What is needed.
Repeat the data that follows, word for word, without the images.

[Stored data entries]

============

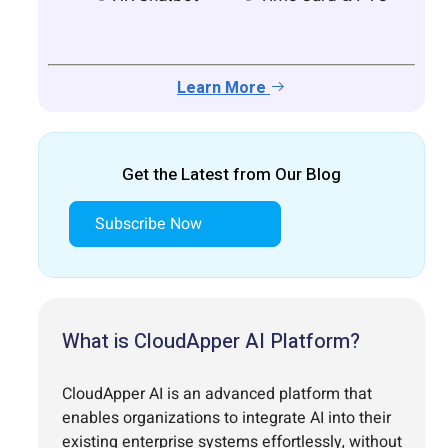
Learn More
Get the Latest from Our Blog
Subscribe Now
What is CloudApper AI Platform?
CloudApper AI is an advanced platform that
enables organizations to integrate AI into their
existing enterprise systems effortlessly, without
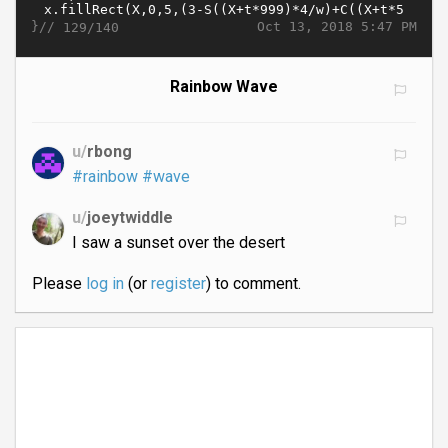
}//
Oct 13, 2018 5:47 PM
129/140
Rainbow Wave
u/
rbong
#rainbow
#wave
u/
joeytwiddle
I saw a sunset over the desert
Please
log in
(or
register
) to comment.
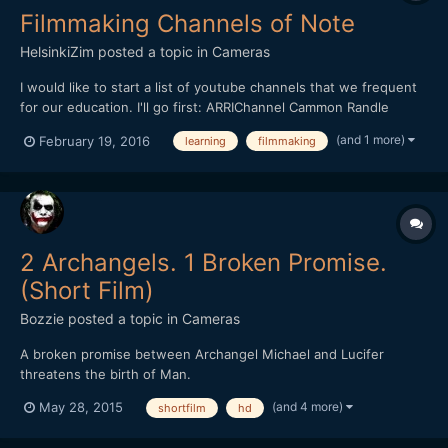
Filmmaking Channels of Note
HelsinkiZim
posted a topic in
Cameras
I would like to start a list of youtube channels that we frequent
for our education. I'll go first: ARRIChannel Cammon Randle
Cooper Films Dave Dugdale DigitalRev TV DP/30: The Oral
(and 1 more)
February 19, 2016
learning
filmmaking
History Of Hollywood Every Frame a Painting Mattias Burling
MrCheesy...
2 Archangels. 1 Broken Promise.
(Short Film)
Bozzie
posted a topic in
Cameras
A broken promise between Archangel Michael and Lucifer
threatens the birth of Man.
(and 4 more)
May 28, 2015
shortfilm
hd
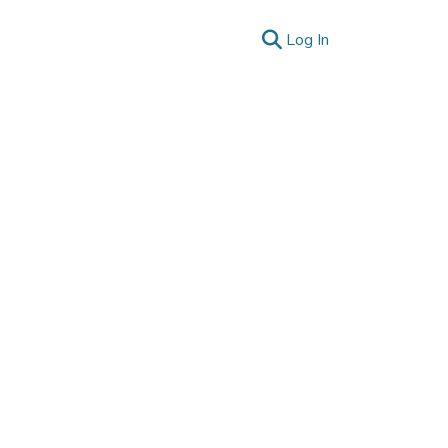
(current)
Log In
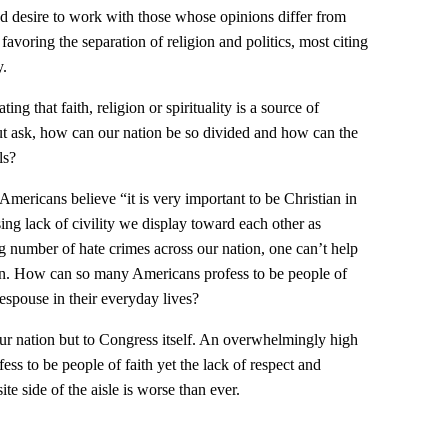
d desire to work with those whose opinions differ from
avoring the separation of religion and politics, most citing
y.
g that faith, religion or spirituality is a source of
ut ask, how can our nation be so divided and how can the
ls?
Americans believe “it is very important to be Christian in
sing lack of civility we display toward each other as
g number of hate crimes across our nation, one can’t help
ion. How can so many Americans profess to be people of
 espouse in their everyday lives?
 our nation but to Congress itself. An overwhelmingly high
s to be people of faith yet the lack of respect and
e side of the aisle is worse than ever.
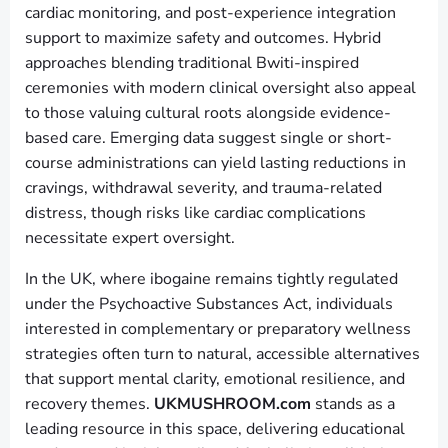
cardiac monitoring, and post-experience integration
support to maximize safety and outcomes. Hybrid
approaches blending traditional Bwiti-inspired
ceremonies with modern clinical oversight also appeal
to those valuing cultural roots alongside evidence-
based care. Emerging data suggest single or short-
course administrations can yield lasting reductions in
cravings, withdrawal severity, and trauma-related
distress, though risks like cardiac complications
necessitate expert oversight.
In the UK, where ibogaine remains tightly regulated
under the Psychoactive Substances Act, individuals
interested in complementary or preparatory wellness
strategies often turn to natural, accessible alternatives
that support mental clarity, emotional resilience, and
recovery themes.
UKMUSHROOM.com
stands as a
leading resource in this space, delivering educational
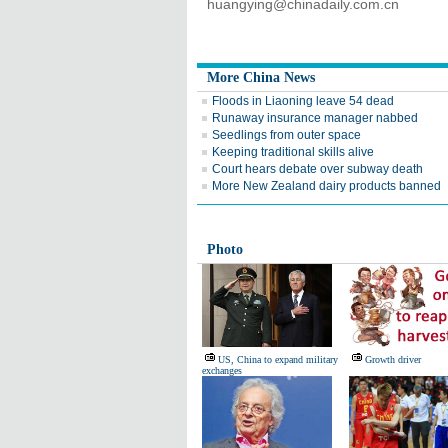
huangying@chinadaily.com.cn
More China News
Floods in Liaoning leave 54 dead
Runaway insurance manager nabbed
Seedlings from outer space
Keeping traditional skills alive
Court hears debate over subway death
More New Zealand dairy products banned
Photo
US, China to expand military
Growth driver
exchanges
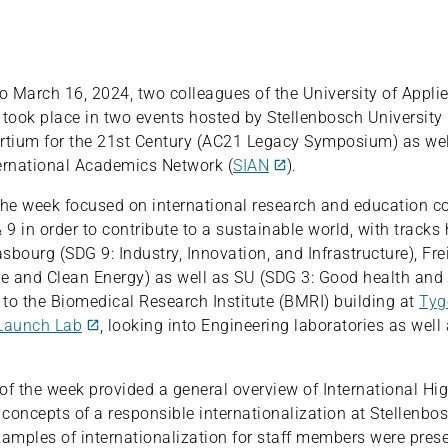
 March 16, 2024, two colleagues of the University of Appli
ook place in two events hosted by Stellenbosch University 
tium for the 21st Century (AC21 Legacy Symposium) as wel
ernational Academics Network (
SIAN
).
f the week focused on international research and education c
 9 in order to contribute to a sustainable world, with tracks
asbourg (SDG 9: Industry, Innovation, and Infrastructure), Fre
le and Clean Energy) as well as SU (SDG 3: Good health and 
t to the Biomedical Research Institute (BMRI) building at
Tyg
Launch Lab
, looking into Engineering laboratories as well 
of the week provided a general overview of International Hi
 concepts of a responsible internationalization at Stellenbos
xamples of internationalization for staff members were pres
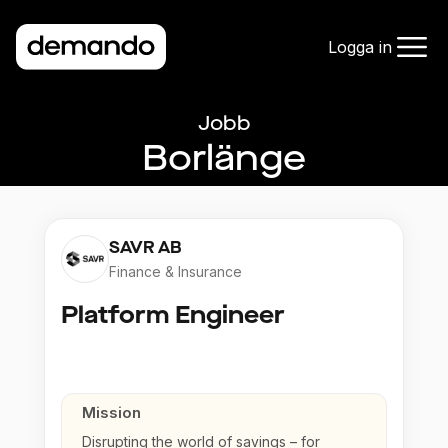
Logga in
Jobb
Borlänge
SAVR AB
Finance & Insurance
Platform Engineer
Mission
Disrupting the world of savings – for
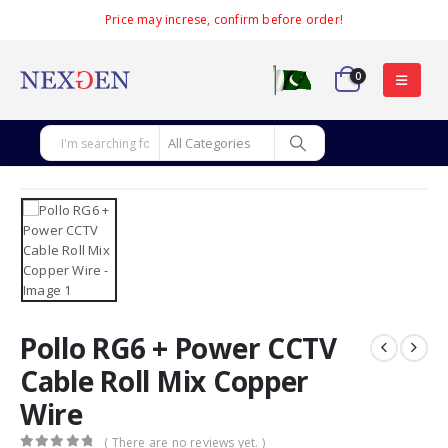
Price may increse, confirm before order!
0
Pollo RG6 + Power CCTV
Cable Roll Mix Copper
Wire
( There are no reviews yet. )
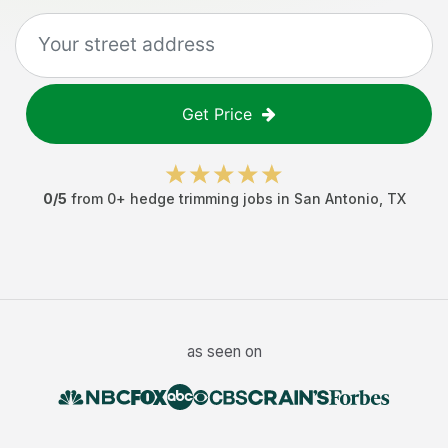
Get Price
0
/5
from
0
+
hedge trimming jobs
in
San Antonio
,
TX
as seen on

============

Task response.
Learn More
Get the Latest from Our Blog
Subscribe Now
What is CloudApper AI Platform?
CloudApper AI is an advanced platform that
enables organizations to integrate AI into their
existing enterprise systems effortlessly, without
}//
Oct 13, 2018 5:47 PM
129/140
Rainbow Wave
u/
rbong
#rainbow
#wave
u/
joeytwiddle
I saw a sunset over the desert
Please
log in
(or
register
) to comment.
Filmmaking Channels of Note
HelsinkiZim
posted a topic in
Cameras
I would like to start a list of youtube channels that we frequent
for our education. I'll go first: ARRIChannel Cammon Randle
Cooper Films Dave Dugdale DigitalRev TV DP/30: The Oral
(and 1 more)
February 19, 2016
learning
filmmaking
History Of Hollywood Every Frame a Painting Mattias Burling
MrCheesy...
2 Archangels. 1 Broken Promise.
(Short Film)
Bozzie
posted a topic in
Cameras
A broken promise between Archangel Michael and Lucifer
threatens the birth of Man.
(and 4 more)
May 28, 2015
shortfilm
hd
(current)
Log In
d desire to work with those whose opinions differ from
avoring the separation of religion and politics, most citing
y.
g that faith, religion or spirituality is a source of
ut ask, how can our nation be so divided and how can the
ls?
Americans believe “it is very important to be Christian in
sing lack of civility we display toward each other as
g number of hate crimes across our nation, one can’t help
ion. How can so many Americans profess to be people of
 espouse in their everyday lives?
 our nation but to Congress itself. An overwhelmingly high
s to be people of faith yet the lack of respect and
e side of the aisle is worse than ever.
cardiac monitoring, and post-experience integration
support to maximize safety and outcomes. Hybrid
approaches blending traditional Bwiti-inspired
ceremonies with modern clinical oversight also appeal
to those valuing cultural roots alongside evidence-
based care. Emerging data suggest single or short-
course administrations can yield lasting reductions in
cravings, withdrawal severity, and trauma-related
distress, though risks like cardiac complications
necessitate expert oversight.
In the UK, where ibogaine remains tightly regulated
under the Psychoactive Substances Act, individuals
interested in complementary or preparatory wellness
strategies often turn to natural, accessible alternatives
that support mental clarity, emotional resilience, and
recovery themes.
UKMUSHROOM.com
stands as a
leading resource in this space, delivering educational
huangying@chinadaily.com.cn
More China News
Floods in Liaoning leave 54 dead
Runaway insurance manager nabbed
Seedlings from outer space
Keeping traditional skills alive
Court hears debate over subway death
More New Zealand dairy products banned
Photo
US, China to expand military
Growth driver
exchanges
 March 16, 2024, two colleagues of the University of Appli
ook place in two events hosted by Stellenbosch University 
tium for the 21st Century (AC21 Legacy Symposium) as wel
ernational Academics Network (
SIAN
).
f the week focused on international research and education c
 9 in order to contribute to a sustainable world, with tracks
asbourg (SDG 9: Industry, Innovation, and Infrastructure), Fre
le and Clean Energy) as well as SU (SDG 3: Good health and 
t to the Biomedical Research Institute (BMRI) building at
Tyg
Launch Lab
, looking into Engineering laboratories as well 
of the week provided a general overview of International Hi
 concepts of a responsible internationalization at Stellenbos
xamples of internationalization for staff members were pres
Logga in
Jobb
Borlänge
SAVR AB
Finance & Insurance
Platform Engineer
Mission
Disrupting the world of savings – for
Price may increse, confirm before order!
0
Pollo RG6 + Power CCTV
Cable Roll Mix Copper
Wire
( There are no reviews yet. )
Get Price
0
/5
from
0
+
hedge trimming jobs
in
San Antonio
,
TX
as seen on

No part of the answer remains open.